Alex Wendel, one of two artistic producers for the Iowa Stage Theatre Company, said the cast got fencing lessons from Steven Behrends and Melanie Lahart, both certified fencing coaches and founders of the Central Iowa Fencing Academy and the DMACC (Des Moines Area Community College) Blades.

“They have trained our actors to fence, and then we—as directors and producers who have experience with stage combat—then go in and we translate,” Wendel said.

Rebhuhn said fencing itself is fast and technical, and moving it to the stage provided a fun challenge.

“While the actors were learning the techniques and the speed of it, we also had to had to work with letting some of those things go to make it work for the stage and work for the piece,” she said.

“That being said, we noticed as we worked through the process that we would choreograph things after a fencing lesson and then we would revisit it in about a week’s time, and the amount of growth the actors had in just their fencing ability was super impressive and just felt like gold,” she continued.
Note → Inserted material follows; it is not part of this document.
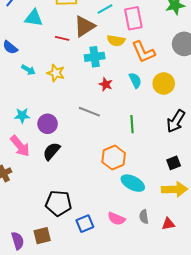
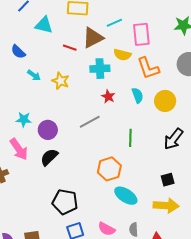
gray line: (89, 112) -> (90, 122), turned -55
black pentagon: (58, 203) -> (65, 202), moved

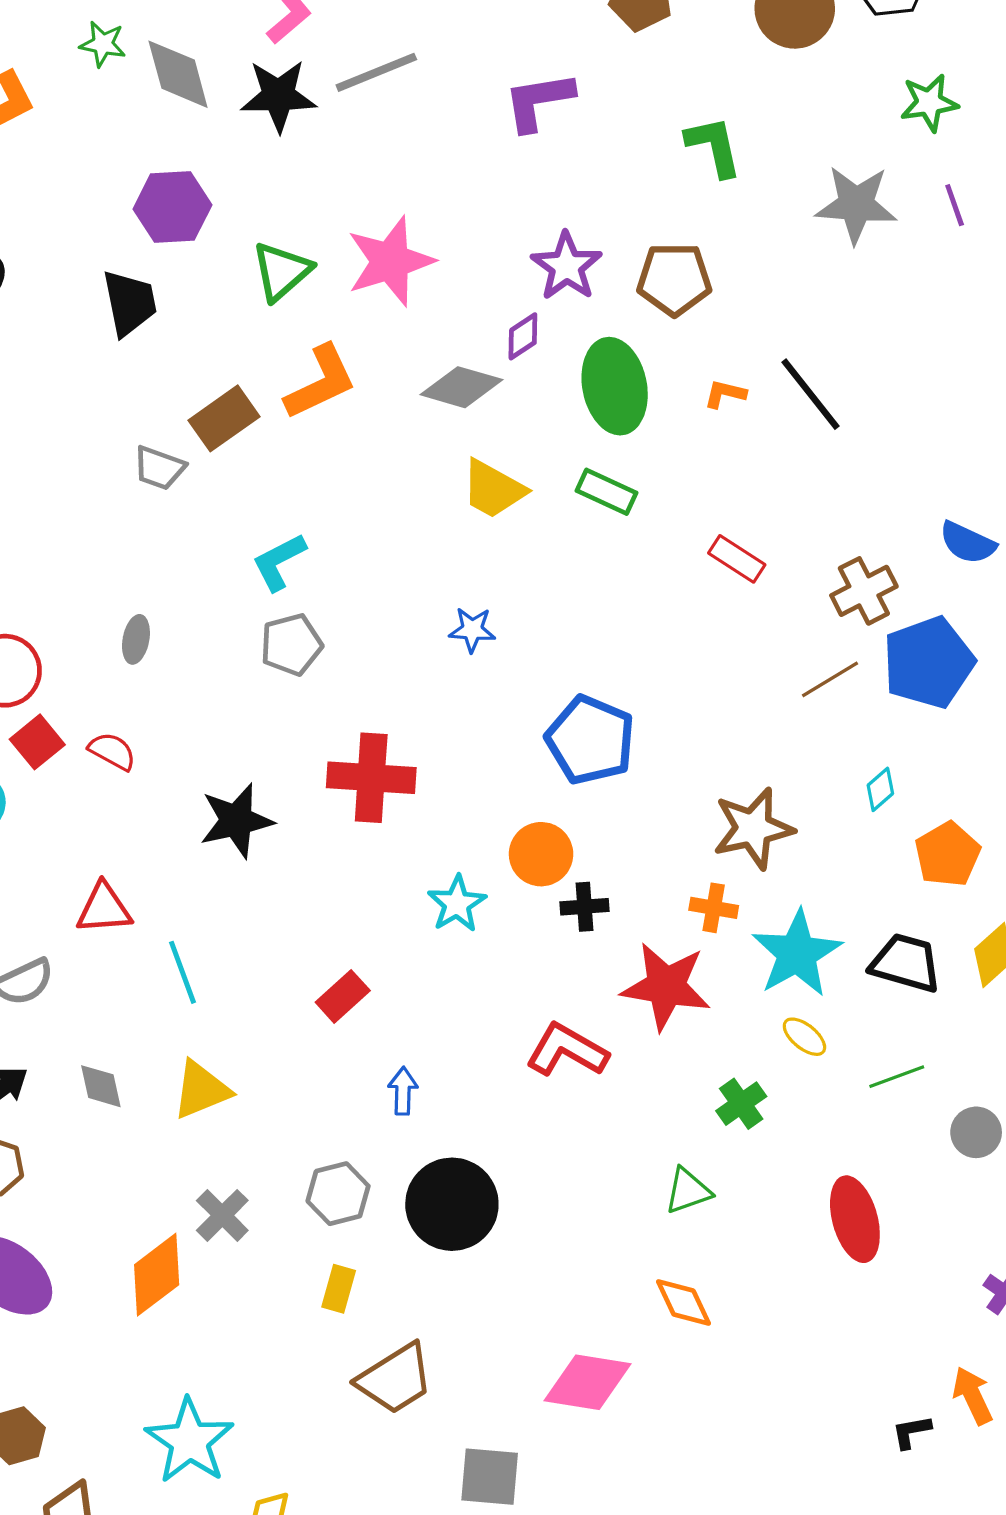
Having all of that in the intimate space of the Stoner Theater was another fun challenge, especially because the stage isn’t only serving as a fencing studio.

“This play also jumps a lot,” Rebhuhn said. “It takes place over the course of the year … So we’re in the fencers’ club, then one minute we’re in a rave, the next minute we’re in an orthodontist’s office.”

To help with those transitions and time jumps, Wendel hired a local musician, Javier Lopez of Goatfoam, to write music for the show.

“There’s all these moments of transition that he has underscored, so I hope that the audience goes on this ride and is transported with the actors and with us in the story,” Rebhuhn said.

Alyson O’Hara is another local who contributed talent to the show. A multi-disciplinary artist in Des Moines, she created art for the show, including the poster.

Because the focus in on teenage girlhood, the directors said they were inspired by punk music and going for a similar vibe.

Rebhuhn said audiences should get hyped for “a rocking good time.”

Tickets are $40 for regular guests, $25 for students and “huge day-of matinee discounts,” according to Wendel.